Question

Trapezoid FGHJ is inscribed in P as shown. If FG = 24, JH = 10, and the diameter of P is 26, find the area of the trapezoid. (Hint: draw in auxiliary lines). Round to the nearest tenth if necessary.

Answer 1

221

Explanation:

If the diameter is 26, the radius is 13 (which is the same as the perpendicular from P to JH)

So, the area is

`(1)/(2)(13)(24+10)=221`

Answer 2

The area of a trapezoid is 289 square units

The center of the circle as P, and let the points where the trapezoid intersects the circle be F,G,H, and J (in order).

Let the midpoint of the trapezoid's shorter base, JH is M, and longer base FG is N.

Step 1 :-

From right angle triangle ΔPMJ

The radius of the circle (JP): Given that the diameter is 26, the radius is half of that, which is 13.

JP = 13(radius), JM =5(M is the midpoint of JH), PM = ?

Use the Pythagorean Theorem in triangle ΔPMJ

`JP^2 = JM^2 + PM^2`

`13^2 = 5^2 + PM^2`

`PM = 12`

Step 2 :-

From right angle triangle ΔPNF

The radius of the circle (PF): Given that the diameter is 26, the radius is half of that, which is 13.

PF = 13(radius), FN =12 (N is the midpoint of FG), NP = ?

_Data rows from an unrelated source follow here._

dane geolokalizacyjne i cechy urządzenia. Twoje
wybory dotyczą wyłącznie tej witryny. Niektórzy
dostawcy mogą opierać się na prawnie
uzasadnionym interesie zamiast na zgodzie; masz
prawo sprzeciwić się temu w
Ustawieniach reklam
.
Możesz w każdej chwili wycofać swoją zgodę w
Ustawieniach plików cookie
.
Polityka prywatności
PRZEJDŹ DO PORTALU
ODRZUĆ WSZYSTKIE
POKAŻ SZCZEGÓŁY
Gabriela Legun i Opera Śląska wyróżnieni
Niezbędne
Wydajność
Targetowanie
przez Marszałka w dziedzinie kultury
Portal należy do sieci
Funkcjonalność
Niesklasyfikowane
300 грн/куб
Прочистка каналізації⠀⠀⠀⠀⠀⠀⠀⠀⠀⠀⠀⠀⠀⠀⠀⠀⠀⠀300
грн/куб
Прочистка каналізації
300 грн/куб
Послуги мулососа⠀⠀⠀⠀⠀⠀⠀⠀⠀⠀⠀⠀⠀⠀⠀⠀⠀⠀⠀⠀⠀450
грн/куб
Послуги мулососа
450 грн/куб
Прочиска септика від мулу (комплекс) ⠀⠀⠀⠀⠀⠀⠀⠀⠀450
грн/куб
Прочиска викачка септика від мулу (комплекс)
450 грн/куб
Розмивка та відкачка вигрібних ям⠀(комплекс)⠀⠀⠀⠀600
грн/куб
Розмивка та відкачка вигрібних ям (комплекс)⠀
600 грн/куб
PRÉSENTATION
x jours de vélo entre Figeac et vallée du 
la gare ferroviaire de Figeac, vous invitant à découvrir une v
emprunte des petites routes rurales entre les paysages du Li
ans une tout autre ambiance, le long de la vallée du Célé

Use the Pythagorean Theorem in triangle ΔPNF

`PF^2 = FN^2 + NP^2`

`13^2 = 12^2 + NP^2`

NP = 5

The height of the trapezoid (h): The height of the trapezoid is the perpendicular distance between FG and JH

h = NP + PM

h = 17

The area of a trapezoid: Area =
`(1)/(2) (b1 + b2) * h`

Area =
`(1)/(2) (24 + 10)*17`

Area = 289 square units

Therefor The area of a trapezoid is 289 square units.